The last step in the data preprocessing step is splitting our data into training and test sets. We can use a very helpful function from scikit-learn to accomplish this. 

In [12]:
#Splitting the data into training and testing
from sklearn.model_selection import train_test_split

In [13]:
#type here

# Modeling

Now that we have our data all preprocessed and split, we are ready to start modeling! 

We can start by importing and instantiating an instance of our model. Today, we'll be using the __modelname__

In [14]:
from sklearn.naive_bayes import MultinomialNB
#type here

With our model and data all prepared, we can start training!

In [15]:
#type here

MultinomialNB()

# Evaluation

Now that our model is all trained, how do we see how good it is? Let's first import the metrics module from sklearn, which will help us evaluate the results of our model.

In [16]:
#Caluclating the accuracy score of the model
from sklearn import metrics

We can now obtain predictions from our model. Remember, the model has never seen this data, so the results should be a good indicator of model performance.

In [18]:
#type here

Now that we have our predictions, we can compare them with the true values and see how well we did.

In [19]:
#type here

In [None]:
print("Accuracy Score: ",accuracy_score)

# Implementation

We have our well-performing model, but how do we actually use this model in a practical sense? In other words, how can we efficiently input text and receive sentiments from them? 

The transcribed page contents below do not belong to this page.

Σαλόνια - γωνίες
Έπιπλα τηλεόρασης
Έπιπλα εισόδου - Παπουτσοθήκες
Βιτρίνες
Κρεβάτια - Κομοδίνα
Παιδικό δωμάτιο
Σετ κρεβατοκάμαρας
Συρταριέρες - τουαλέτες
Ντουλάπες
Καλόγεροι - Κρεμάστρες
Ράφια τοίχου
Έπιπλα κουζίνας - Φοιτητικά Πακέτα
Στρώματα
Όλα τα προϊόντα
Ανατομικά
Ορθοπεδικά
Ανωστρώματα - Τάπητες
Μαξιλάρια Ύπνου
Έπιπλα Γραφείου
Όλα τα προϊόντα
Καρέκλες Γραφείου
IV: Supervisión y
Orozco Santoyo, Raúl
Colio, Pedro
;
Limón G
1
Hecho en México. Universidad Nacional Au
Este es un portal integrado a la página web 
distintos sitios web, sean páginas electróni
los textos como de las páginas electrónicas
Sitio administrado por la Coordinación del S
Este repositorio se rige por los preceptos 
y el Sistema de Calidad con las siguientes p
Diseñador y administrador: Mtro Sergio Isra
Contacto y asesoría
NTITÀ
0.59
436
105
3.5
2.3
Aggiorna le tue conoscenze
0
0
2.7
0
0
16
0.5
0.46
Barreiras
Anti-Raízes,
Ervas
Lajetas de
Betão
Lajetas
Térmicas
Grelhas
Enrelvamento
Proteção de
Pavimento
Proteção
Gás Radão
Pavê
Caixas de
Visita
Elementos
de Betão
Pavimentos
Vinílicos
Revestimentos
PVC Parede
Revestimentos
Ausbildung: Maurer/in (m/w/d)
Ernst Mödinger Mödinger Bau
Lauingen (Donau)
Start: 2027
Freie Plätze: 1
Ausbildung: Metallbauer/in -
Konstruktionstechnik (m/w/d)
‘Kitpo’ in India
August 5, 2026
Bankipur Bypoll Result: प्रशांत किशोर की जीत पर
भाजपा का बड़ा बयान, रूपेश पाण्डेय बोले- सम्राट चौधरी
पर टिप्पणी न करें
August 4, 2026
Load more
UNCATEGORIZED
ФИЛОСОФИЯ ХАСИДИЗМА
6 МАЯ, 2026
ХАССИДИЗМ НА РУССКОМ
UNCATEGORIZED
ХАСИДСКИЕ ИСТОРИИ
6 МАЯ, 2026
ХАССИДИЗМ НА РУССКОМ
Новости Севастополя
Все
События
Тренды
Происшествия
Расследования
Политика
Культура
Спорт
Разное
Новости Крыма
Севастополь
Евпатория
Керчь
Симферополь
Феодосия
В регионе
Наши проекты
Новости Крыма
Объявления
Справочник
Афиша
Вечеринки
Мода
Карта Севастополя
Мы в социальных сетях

Let's create a function to help us with that.

In [21]:
def getPrediction(text, cv, model):
    '''
    Takes in a sequence of texts, the pre-fit CountVectorizer, trained model and returns the models predictions
    on the texts in the form of a dataframe.
    '''
    textCounts = cv.transform(text)
    predictions = model.predict(textCounts)
    sentiments = list(map(lambda x: "Positive" if x == 1 else "Negative", predictions))
    #return a df
    return pd.DataFrame({"text": text, "predictions": sentiments})

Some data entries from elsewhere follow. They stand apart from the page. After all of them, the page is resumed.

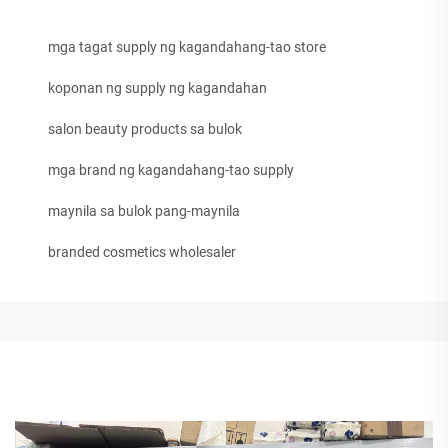
mga tagat supply ng kagandahang-tao store
koponan ng supply ng kagandahan
salon beauty products sa bulok
mga brand ng kagandahang-tao supply
maynila sa bulok pang-maynila
branded cosmetics wholesaler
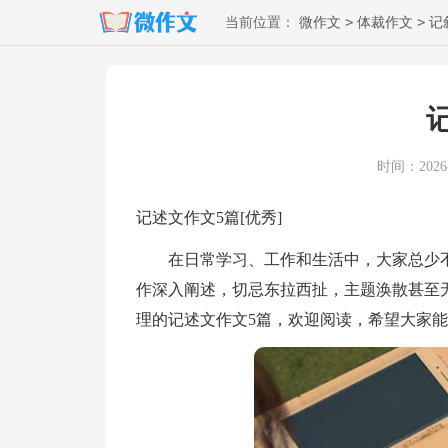
>
>
当前位置：
微作文
体裁作文
记
时间：2026-0
记述文作文5篇[优秀]
在日常学习、工作和生活中，大家总少不
作深入阐述，切忌东拉西扯，主题涣散甚至
理的记述文作文5篇，欢迎阅读，希望大家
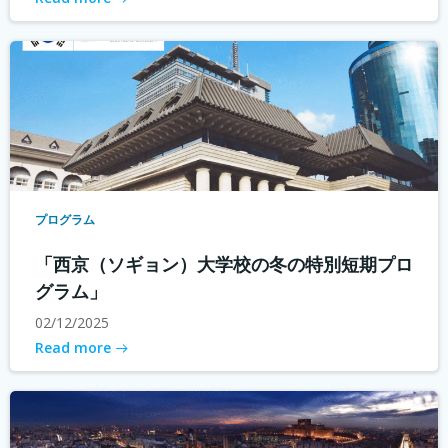
プログラム
「西京（ソギョン）大学校の冬の特別短期プロ
グラム」
02/12/2025
Read more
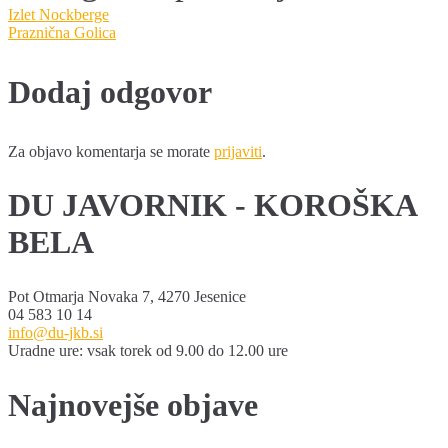
Navigacija
Izlet Nockberge
Praznična Golica
prispevka
Dodaj odgovor
Za objavo komentarja se morate
prijaviti
.
DU JAVORNIK - KOROŠKA
BELA
Pot Otmarja Novaka 7, 4270 Jesenice
04 583 10 14
info@du-jkb.si
Uradne ure: vsak torek od 9.00 do 12.00 ure
Najnovejše objave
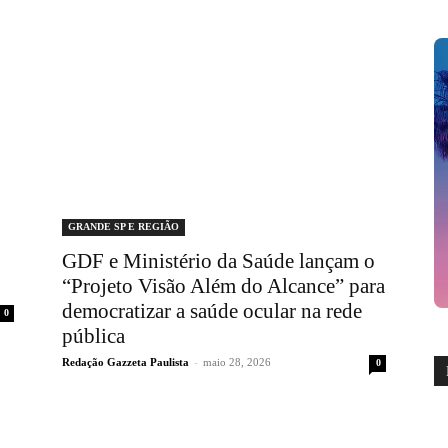
GRANDE SP E REGIÃO
GDF e Ministério da Saúde lançam o
“Projeto Visão Além do Alcance” para
democratizar a saúde ocular na rede
0
pública
Redação Gazzeta Paulista
-
maio 28, 2026
0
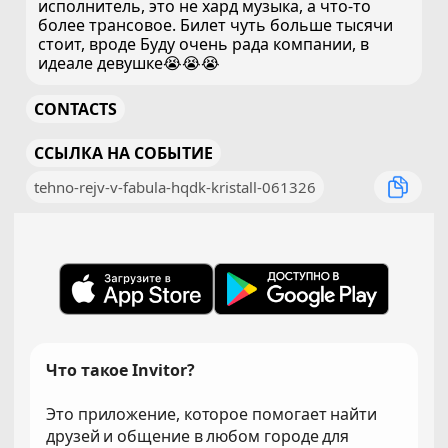
исполнитель, это не хард музыка, а что-то
более трансовое. Билет чуть больше тысячи
стоит, вроде Буду очень рада компании, в
идеале девушке😭😭😭
CONTACTS
ССЫЛКА НА СОБЫТИЕ
tehno-rejv-v-fabula-hqdk-kristall-061326
Что такое Invitor?
Это приложение, которое помогает найти
друзей и общение в любом городе для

Let's test out our function! Let's say we're building a movie rating website (like IMDB), and we have user-input reviews.

Try it yourself! Find an IMDB review for your favorite movie. **Make sure you can detect the sentiment yourself**. Set the text of the review equal to the review variable below. 

In [1]:
review = "REPLACE THIS WITH A REVIEW FROM YOUR FAVORITE MOVIE"

In [None]:
getPrediction([review], cv, model)

# That's it

Congratulations! You build your own sentiment classifier!